Lake in the state of Minnesota, United States

Crescent Lake is a lake located in Tofte Township and Lutsen Township, Cook County, Minnesota.

==Geography==
Crescent Lake lies to the south of the Boundary Waters Canoe Area ("BWCA"), along Forest Route 170. To the north, Crescent Lake receives water from Kinogami Lake, through Willow Creek, in the Willow Creek Unit, a 1360 acre roadless area inventoried by the Forest Service's second Roadless Area Review & Evaluation (RARE II) in 1979, but not added to the BWCA. To the east, Crescent Lake is connected to Bouder Lake by a shallow, but navigable channel, and also drains Lichen Lake. To the south, Crescent Lake empties through a series of small lakes into Rice Lake which in turn drains into the Poplar River and ultimately into Lake Superior.

Crescent Lake has an area of 744 acres, of which 558 are part of the littoral area. The maximum depth is 28 feet, and water clarity is 9.5 feet.

==Plant and animal life==
The Minnesota DNR manages a section of 650 acres of mixed old growth forest on state land adjacent to the lake.

The lake is a sport fishing lake, and was stocked in the 1970s with walleye and muskellunge. Both populations are now naturally produced in the lake without further help from fisheries. While walleye caught by DNR surveys are generally larger than others caught in lakes of the same class, the muskellunge population measured have thus far all been below the legal catch length. Since muskellunge introduction, the older northern pike population has decreased.

During the 1990s, smallmouth bass appeared in Crescent Lake, and as of 2006 have spread from it as far south as Rice Lake, establishing themselves in all the major lakes in the upper watershed of Poplar River. Crescent Lake is also populated by yellow perch and white sucker.

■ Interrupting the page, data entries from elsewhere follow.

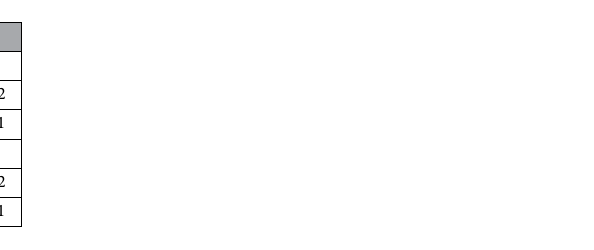
Table 2. Relationship between expression of marker genes and lacrimal gland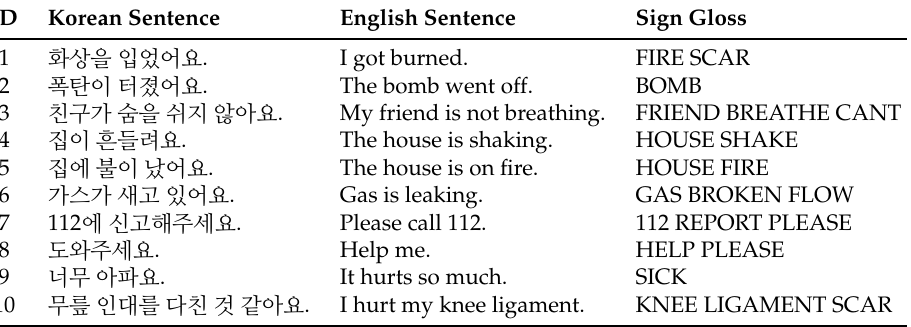
Table 2. Ten examples of our sign language annotations. We annotated each sign with five natural language sentences in Korean and a unique sign gloss. We only provide two sentences in the table due to space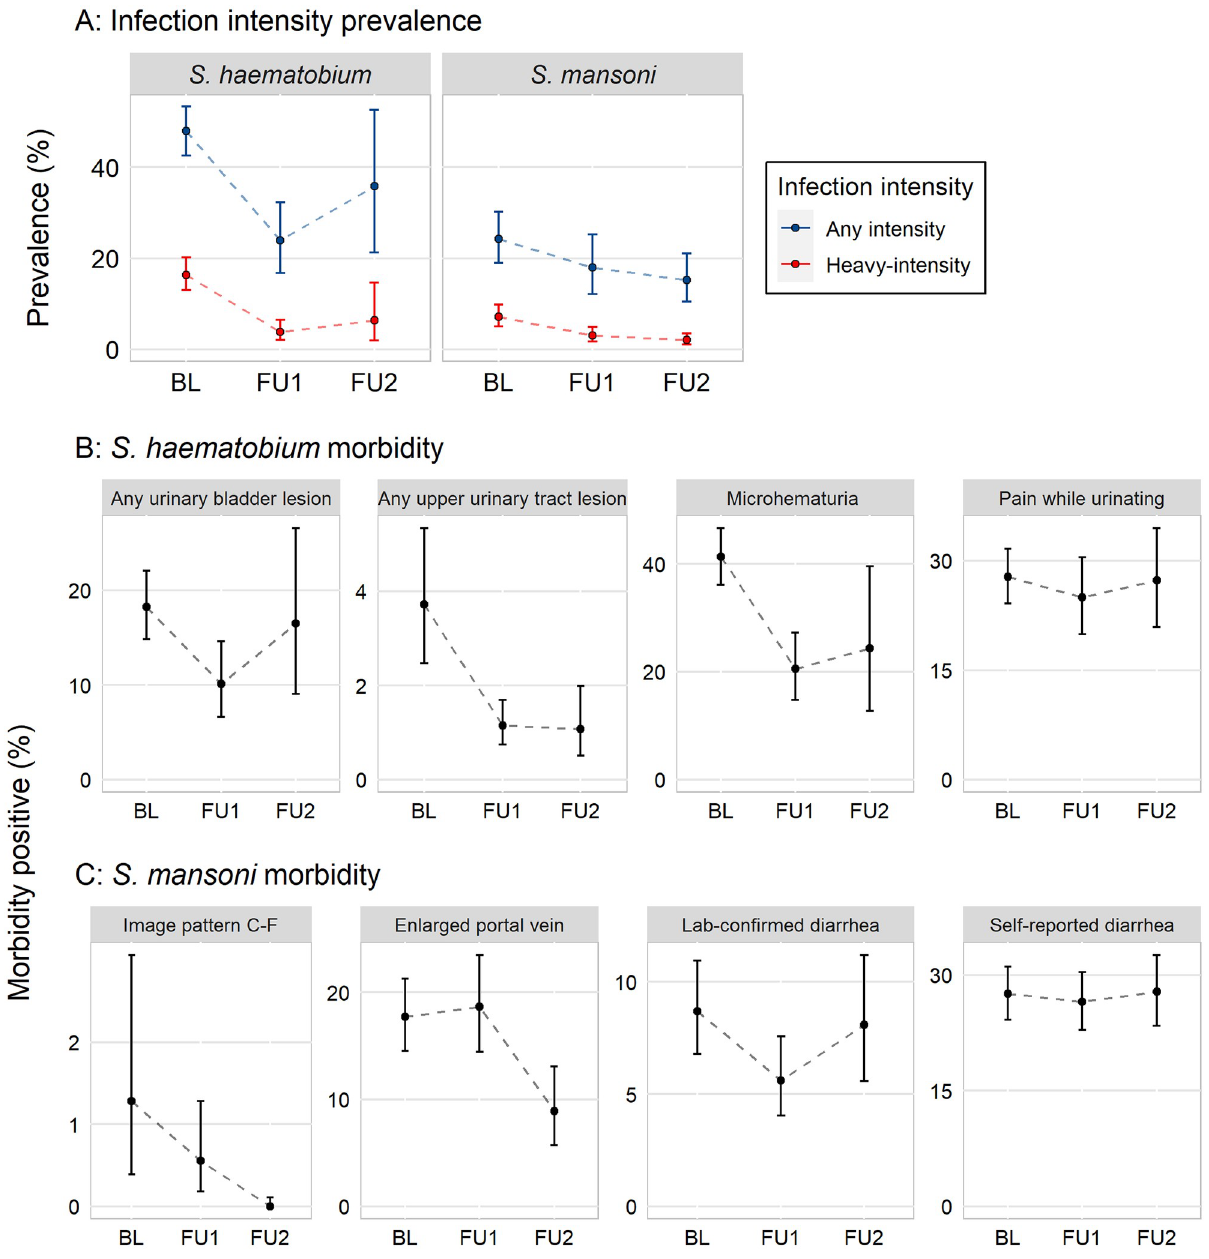
Fig 1. Line graphs of the percentage of 6- to 15-year-old children who were Schistosoma infection and heavy-intensity positive (row A), S . haematobium morbidity positive (row B), and S . mansoni morbidity positive (row C) at each survey year (baseline, BL; follow-up 1, FU1; follow- up 2, FU2). S . haematobium estimates are from Mali, Niger, and Tanzania and are assessed by urine filtration. S . mansoni estimates are from Mali, Niger, Tanzania, and Uganda and are assessed by the Kato-Katz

==National Forest Campground==
The United States Forest Service operates a 34 site fee campground on the west side of Crescent Lake, south of Forest Route 170. It features a boat launch onto Crescent Lake, canoe storage areas, vault toilets, and a quarter mile hiking trail. During the regular season, from April 29 through October 30, drinking water and garbage disposal are available, and the nightly fee is $16. 18 sites can be reserved during regular season. Electricity and dump stations are unavailable.